### Work instruction
From the data underneath, reproduce exactly the stretch that begins at the line with "left ankle: (769, 2307)" and ends after the line with "right eye: (982, 923)".
========
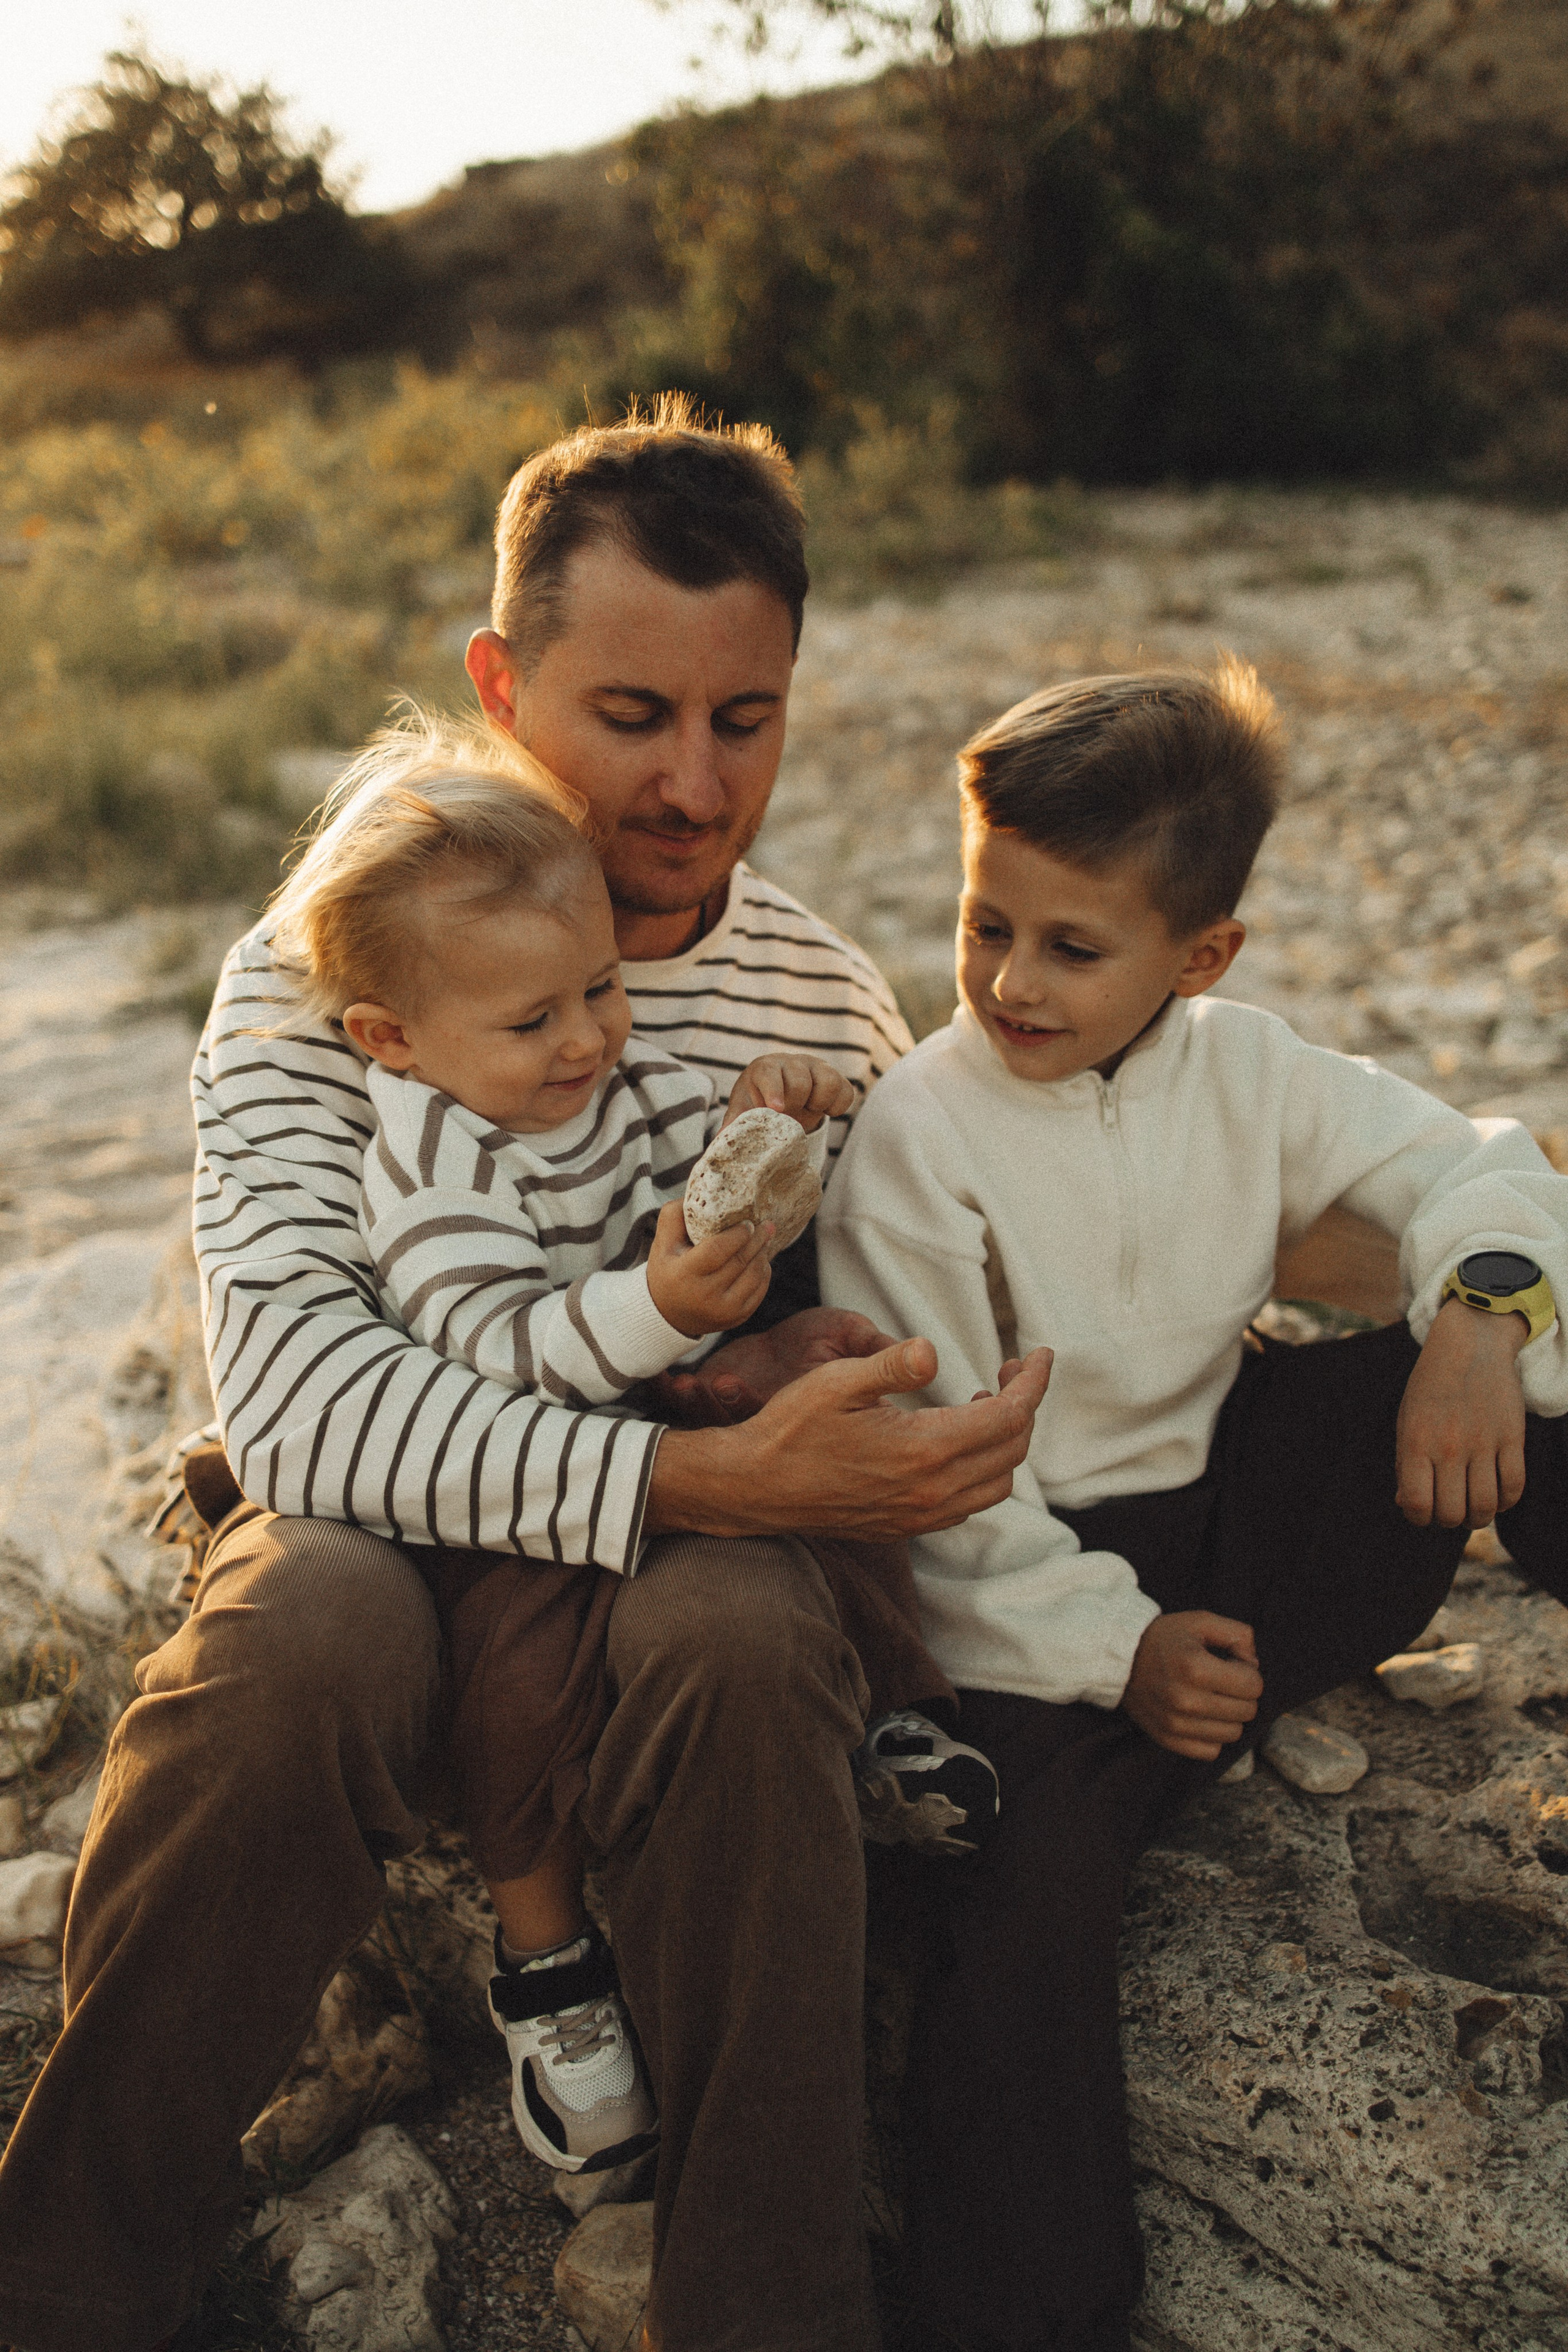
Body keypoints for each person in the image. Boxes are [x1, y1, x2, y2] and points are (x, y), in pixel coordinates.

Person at [0, 402, 1049, 2352]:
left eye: (745, 721)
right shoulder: (334, 961)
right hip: (388, 1527)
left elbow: (904, 1294)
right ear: (502, 680)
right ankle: (61, 2279)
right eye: (630, 712)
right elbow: (309, 1411)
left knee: (745, 1646)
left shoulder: (823, 994)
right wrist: (690, 1482)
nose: (689, 781)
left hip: (688, 1553)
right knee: (293, 1629)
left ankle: (769, 2307)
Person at [816, 655, 1568, 2352]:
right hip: (1033, 1594)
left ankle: (1228, 1673)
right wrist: (1125, 1652)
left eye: (1072, 948)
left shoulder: (1252, 1068)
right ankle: (1033, 2318)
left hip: (1243, 1515)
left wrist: (1470, 1321)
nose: (1008, 979)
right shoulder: (918, 1144)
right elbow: (929, 1492)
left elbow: (1486, 1161)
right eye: (982, 923)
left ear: (1201, 956)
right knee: (1023, 1910)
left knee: (1521, 1350)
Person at [266, 709, 986, 2177]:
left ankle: (894, 1715)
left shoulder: (609, 1074)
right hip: (506, 1487)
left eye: (601, 989)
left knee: (825, 1459)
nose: (588, 1038)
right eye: (534, 1023)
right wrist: (661, 1306)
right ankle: (547, 1969)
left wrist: (758, 1127)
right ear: (392, 1040)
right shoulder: (430, 1156)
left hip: (652, 1398)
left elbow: (687, 1166)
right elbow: (496, 1348)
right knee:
========
### Written solution
left ankle: (769, 2307)
Person at [816, 655, 1568, 2352]:
right hip: (1033, 1594)
left ankle: (1228, 1673)
right wrist: (1125, 1652)
left eye: (1072, 948)
left shoulder: (1252, 1068)
right ankle: (1033, 2318)
left hip: (1243, 1515)
left wrist: (1470, 1321)
nose: (1008, 979)
right shoulder: (918, 1144)
right elbow: (929, 1492)
left elbow: (1486, 1161)
right eye: (982, 923)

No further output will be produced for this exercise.